▸ Data extracts
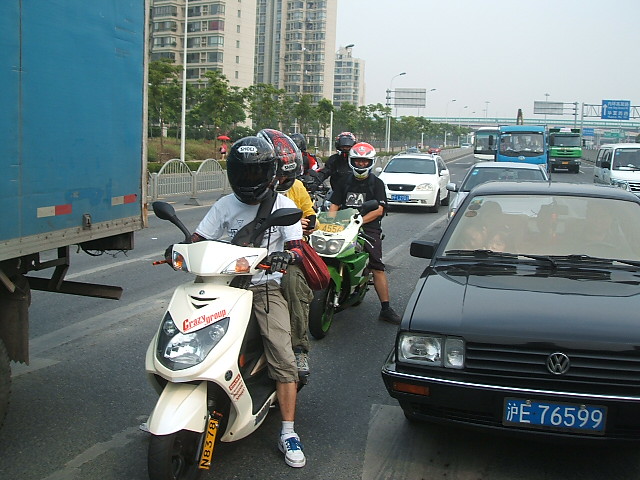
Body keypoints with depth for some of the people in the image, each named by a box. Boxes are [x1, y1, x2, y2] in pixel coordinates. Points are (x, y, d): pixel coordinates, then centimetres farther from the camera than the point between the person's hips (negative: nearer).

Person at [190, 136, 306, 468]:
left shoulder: (283, 206, 4)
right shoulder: (226, 205, 11)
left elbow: (297, 247, -5)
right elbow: (198, 239, 9)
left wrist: (286, 257, -29)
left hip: (266, 287, -2)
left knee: (283, 359, -13)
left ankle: (288, 434, -3)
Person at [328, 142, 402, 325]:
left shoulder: (376, 183, 11)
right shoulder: (345, 182, 22)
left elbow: (379, 210, -1)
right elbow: (334, 205, 16)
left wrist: (359, 221, -14)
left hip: (369, 227, -3)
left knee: (378, 268, -12)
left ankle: (385, 309, -11)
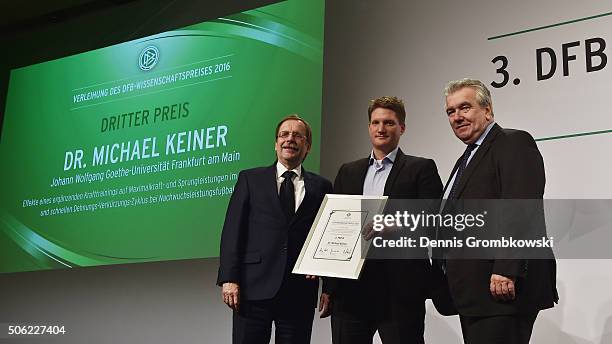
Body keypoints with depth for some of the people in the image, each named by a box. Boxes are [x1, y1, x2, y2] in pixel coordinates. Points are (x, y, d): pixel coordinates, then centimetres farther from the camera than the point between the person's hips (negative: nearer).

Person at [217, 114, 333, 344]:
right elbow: (233, 231, 2)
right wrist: (229, 279, -7)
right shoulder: (250, 179, 9)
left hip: (300, 291, 1)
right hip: (254, 288, -1)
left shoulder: (321, 186, 11)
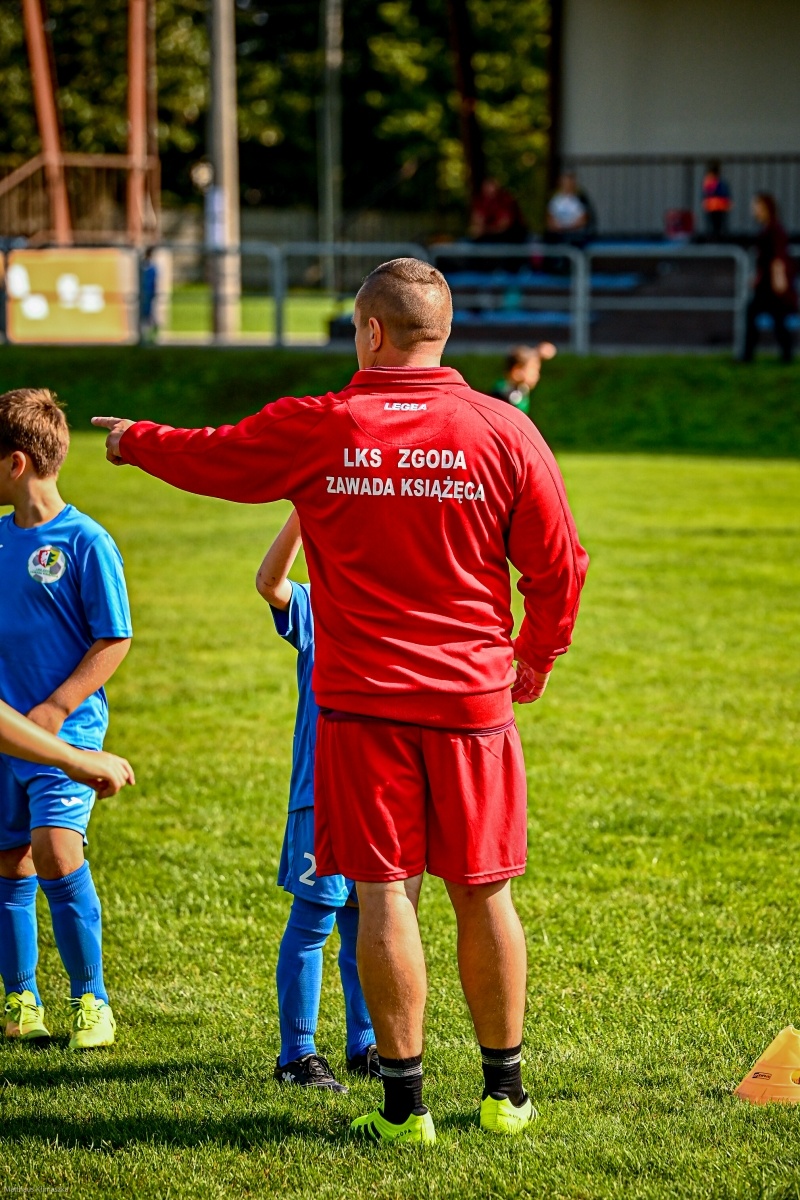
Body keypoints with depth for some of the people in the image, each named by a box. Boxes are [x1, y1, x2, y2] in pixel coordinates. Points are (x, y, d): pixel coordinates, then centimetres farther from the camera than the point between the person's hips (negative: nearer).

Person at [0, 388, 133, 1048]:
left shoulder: (85, 541, -10)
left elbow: (115, 641, -10)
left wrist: (55, 709, -16)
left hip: (66, 728, -7)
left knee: (56, 851, -19)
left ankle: (92, 1002, -7)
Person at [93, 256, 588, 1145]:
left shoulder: (315, 430, -5)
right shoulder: (505, 431, -3)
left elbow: (209, 458, 12)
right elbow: (559, 568, 2)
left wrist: (135, 440, 33)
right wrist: (535, 659, 19)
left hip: (361, 702, -1)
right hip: (471, 699, 1)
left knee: (384, 894, 2)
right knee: (481, 892, 10)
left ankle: (404, 1101, 3)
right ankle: (504, 1093, 18)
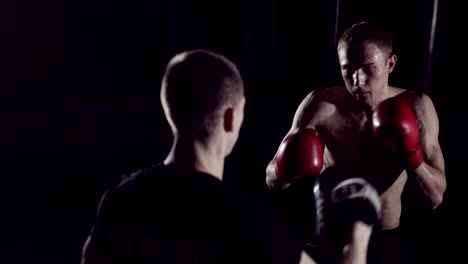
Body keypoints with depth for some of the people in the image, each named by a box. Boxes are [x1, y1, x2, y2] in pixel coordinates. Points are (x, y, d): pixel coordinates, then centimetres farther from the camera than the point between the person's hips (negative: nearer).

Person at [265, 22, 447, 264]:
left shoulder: (416, 108, -11)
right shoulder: (320, 105, -16)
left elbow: (435, 198, -9)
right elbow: (271, 179, -11)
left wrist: (411, 156, -25)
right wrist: (285, 173, -33)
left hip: (384, 244, 1)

▸ Exercise
Convert every line of the data above into a JSON list of strings, with one string per line and blank lines omitted. Leave the pictures out of the answer.

▸ Written solution
[
  "Body keypoints with depth for some of the people in the image, each named by a box. Boxes are [x1, y1, x2, y2] in pixel coordinates. Points are (x, y, d): pixel coordinates, then centimetres farther from the camera than the point between the person's hips (negative: nearer).",
  "Person at [190, 136, 306, 468]:",
  "left shoulder: (283, 206, 4)",
  "right shoulder: (226, 205, 11)",
  "left elbow: (297, 247, -5)",
  "right elbow: (198, 239, 9)",
  "left wrist: (286, 257, -29)",
  "left hip: (266, 287, -2)",
  "left knee: (283, 359, -13)",
  "left ankle: (288, 434, -3)",
  "Person at [328, 142, 402, 325]:",
  "left shoulder: (376, 183, 11)",
  "right shoulder: (345, 182, 22)",
  "left elbow: (379, 210, -1)",
  "right elbow: (334, 205, 16)",
  "left wrist: (359, 221, -14)",
  "left hip: (369, 227, -3)",
  "left knee: (378, 268, -12)",
  "left ankle: (385, 309, -11)",
  "Body keypoints with depth for some of the people in the image, each named by a box. Boxes are [x1, y1, x2, y2] in pixel coordinates. Points are (x, y, d): pixel coordinates, then centimetres farther from the camera than the point between the person's hips (negative: nearer).",
  "Person at [217, 114, 333, 344]:",
  "right elbow: (233, 231, 2)",
  "right wrist: (229, 279, -7)",
  "right shoulder: (250, 179, 9)",
  "left hip: (300, 291, 1)",
  "right hip: (254, 288, -1)",
  "left shoulder: (321, 186, 11)",
  "Body keypoints with depth for some of the people in the image, each named by a box. Boxes are [x1, y1, x2, y2] in pixel coordinates. Points are (x, y, d): pixel coordinates, then centimetres farther from the camera than the point between the person's hips (negative: nearer).",
  "Person at [0, 388, 133, 1048]:",
  "left shoulder: (85, 541, -10)",
  "left elbow: (115, 641, -10)",
  "left wrist: (55, 709, -16)",
  "left hip: (66, 728, -7)",
  "left knee: (56, 851, -19)",
  "left ankle: (92, 1002, -7)",
  "Person at [93, 256, 588, 1145]:",
  "left shoulder: (315, 430, -5)",
  "right shoulder: (505, 431, -3)",
  "left elbow: (209, 458, 12)",
  "right elbow: (559, 568, 2)",
  "left wrist: (135, 440, 33)",
  "right wrist: (535, 659, 19)",
  "left hip: (361, 702, -1)",
  "right hip: (471, 699, 1)",
  "left knee: (384, 894, 2)",
  "right knee: (481, 892, 10)",
  "left ankle: (404, 1101, 3)",
  "right ankle: (504, 1093, 18)",
  "Body keypoints with depth for some of the people in the image, each named by a box. Boxes are [x1, y1, x2, y2] in pixel coordinates. Points are (x, y, d): pixel coordinates, then centimetres farther from the camera than the point between the person's hips (negative: nearer).",
  "Person at [265, 22, 447, 264]:",
  "left shoulder: (416, 108, -11)",
  "right shoulder: (320, 105, -16)",
  "left elbow: (435, 198, -9)",
  "right elbow: (271, 179, -11)",
  "left wrist: (411, 156, -25)",
  "right wrist: (285, 173, -33)",
  "left hip: (384, 244, 1)"
]